ASSOCIATION

Les projets de l’association Wagons Libres s’intéressent à la relation que nous entretenons avec notre présent et à la soif de « réel » ou de « vérité » qui nous semble caractériser notre époque. Tous les projets de l’association sont animés par cette urgence : historiciser notre présent, pour ne pas le livrer tout entier à ce mensonge dangereux qui voudrait qu’une connaissance juste, totale et définitive du « réel » soit possible. Travailler ce que l’on pourrait appeler « l’ombre » de notre présent : la perspective historique dans laquelle il s’inscrit, les dynamiques géographiques et temporelles qui le traversent. Veiller sur le présent et en documenter les infimes mouvements, sans les arrêter, sans les fixer, sans les représenter. En suivre les traces méandreuses et opaques sans chercher à tout prix à les rendre transparentes.

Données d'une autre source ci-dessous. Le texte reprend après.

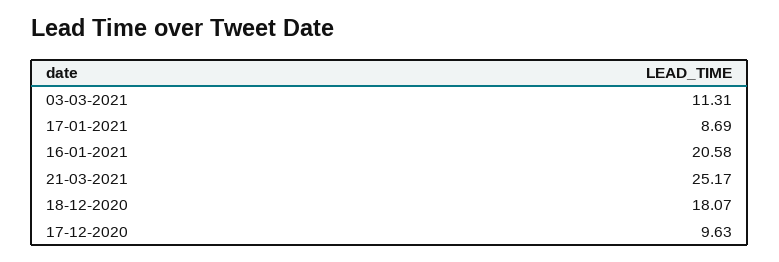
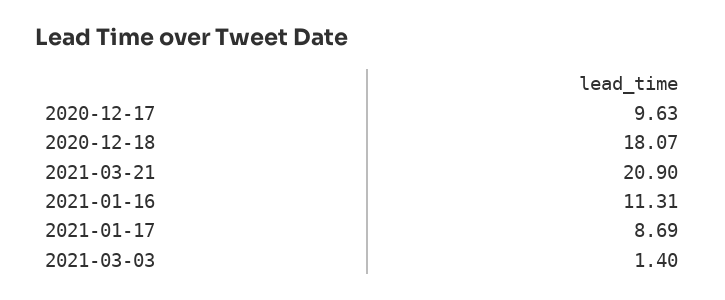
03-03-2021: 11.31 -> 1.4
16-01-2021: 20.58 -> 11.31
21-03-2021: 25.17 -> 20.9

Les projets de l’association Wagons Libres explorent la zone obscure qui sépare le récit historique et le récit de fiction, chacun borné par une limite qui les met respectivement en échec : celle du récit historique qui, par sa prétention à « la vérité », opère toujours un tri, une reconstitution, un ordre par-dessus les lacunes, les troubles, et celle de la représentation théâtrale qui, par sa prétention à RE-présenter, ne cesse de mettre à mort ce dont elle est sensée rendre compte.


C’est pour nous la force du spectacle vivant que de pouvoir enjamber ces limites. La personne en scène, avec son corps vivant, là, présent, joueur, peut se faire conteur, témoin et passeur, selon le bel éloge que Walter Benjamin fait de cette figure. C’est parce qu’il peut alterner entre une adresse directe au public, sur le mode de la conversation, et une distance, sur le mode de l’incorporation d’un autre, via les artifices du théâtre (costumes, lumières, etc.), que l’expérience dont il témoigne peut-être partager, mutualiser, et non pas imposer, telle une vérité, au spectateur. Le conteur n’est pas Hamlet, il est l’homme qui joue Hamlet et peut témoigner de son expérience. C’est cette possible alternance qui permet de désindividualiser l’enjeu du récit : ce n’est ni l’enjeu de l’acteur, ni l’enjeu du personnage, c’est l’enjeu de tous. C’est ce JEU, qui joue à présenter et non à représenter, qui inclut le spectateur dans une dynamique de penser et de sentir. C’est en se faisant à la fois trace et ressource que la personne en scène embarque le spectateur dans une approche critique et renouvelée de notre présent.